Accrochement néphrosplénique réduit par laparotomie par le flanc chez un cheval deboutReduction of nephrosplenic entrapment by flank laparotomy in the standing horse - Pratique Vétérinaire Equine n° 134 du 01/04/2002
Pratique Vétérinaire Equine n° 134 du 01/04/2002

Accrochement néphrosplénique

Auteur(s) : P. CIRIER*, X. GLUNTZ**

Fonctions :
*Clinique vétérinaire du Lys, 678 avenue Jean-Jaurès, 77190 DAMMARIE-LES-LYS

Lors d’accrochement néphrosplénique, en cas d’échec du traitement médical et du roulage, l’intervention chirurgicale par le flanc chez le cheval debout peut s’avérer une bonne alternative à l’abord ventromédian chez le cheval couché.

Un cheval de selle hongre, âgé de huit ans, est référé à la clinique pour un accrochement néphrosplénique qui évolue depuis 9 heures.

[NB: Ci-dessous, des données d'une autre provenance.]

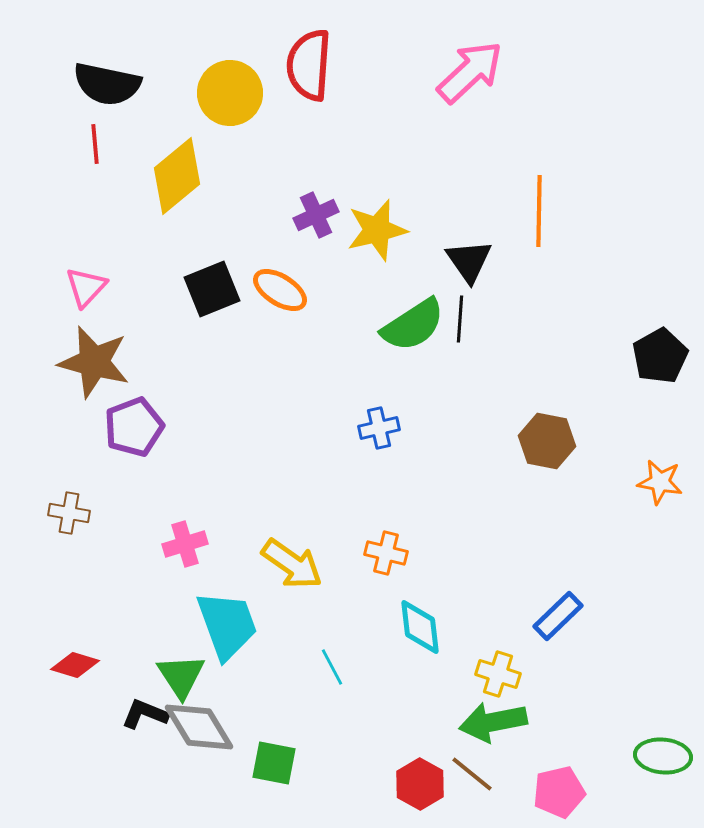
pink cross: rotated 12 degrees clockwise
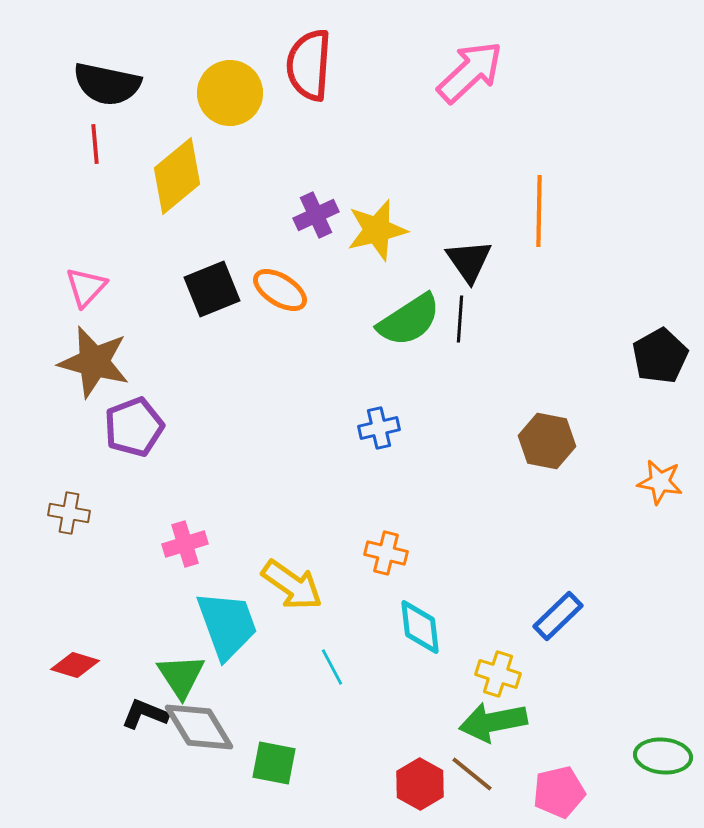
green semicircle: moved 4 px left, 5 px up
yellow arrow: moved 21 px down
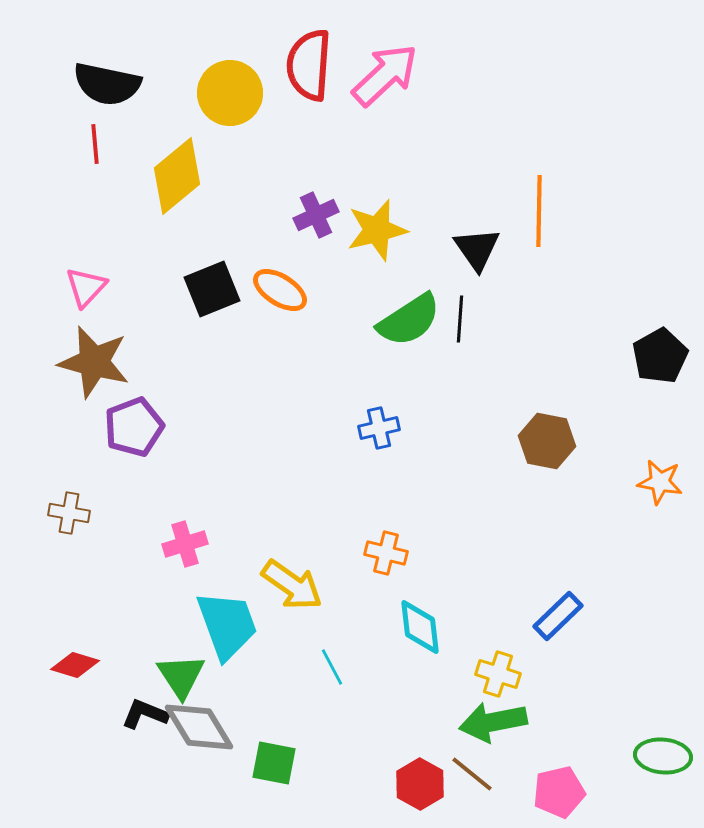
pink arrow: moved 85 px left, 3 px down
black triangle: moved 8 px right, 12 px up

Malgré l’administration à deux reprises de dipyrone (Calmagine® à raison de 25 ml), le cheval reste agité, se roule et transpire abondamment. Le vétérinaire traitant administre alors 18 mg de romifidine (Sédivet®) à deux reprises, puis à nouveau 9 mg pour permettre le transport du cheval.

Cas clinique

Examen clinique

L’examen clinique met en évidence un état général moyen. La surface du corps est sèche, sans escarre. L’animal manifeste une douleur discontinue et modérée. La température rectale est de 37,1 °C, les muqueuses sont roses et d’aspect normal, le temps de recoloration capillaire est de 2 secondes et la fréquence cardiaque est de 40 battements par minute. La circonférence abdominale est normale. Des bruits digestifs sont perceptibles dans le quadrant droit inférieur en hypopéristaltisme, mais sont absents dans les autres quadrants. Aucun reflux n’est obtenu par le sondage nasogastrique.

La palpation transrectale conduit à diagnostiquer un accrochement néphrosplénique. L’espace néphrosplénique n’est pas libre, le ligament néphrosplénique n’est pas palpable, deux brides tendues sont présentes en direction de l’espace néphrosplénique et la rate est déplacée médialement.

Examens complémentaires

Les analyses sanguines (hématologique et biochimique) ne montrent pas d’anomalie.

L’examen échographique de la ligne inférieure de l’abdomen permet de visualiser la rate, déplacée médialement, mais aucune anse d’intestin grêle ni de liquide n’est mis en évidence : la paracentèse n’est donc pas réalisée.

Suivi clinique et traitement médical

Une approche thérapeutique médicale est entreprise dans un premier temps. Elle consiste en une forte sédation (romifidine administrée par bolus de 18 mg par voie intraveineuse) et à l’administration d’antispasmodiques (dipyrone par bolus de 20 g par voie intraveineuse).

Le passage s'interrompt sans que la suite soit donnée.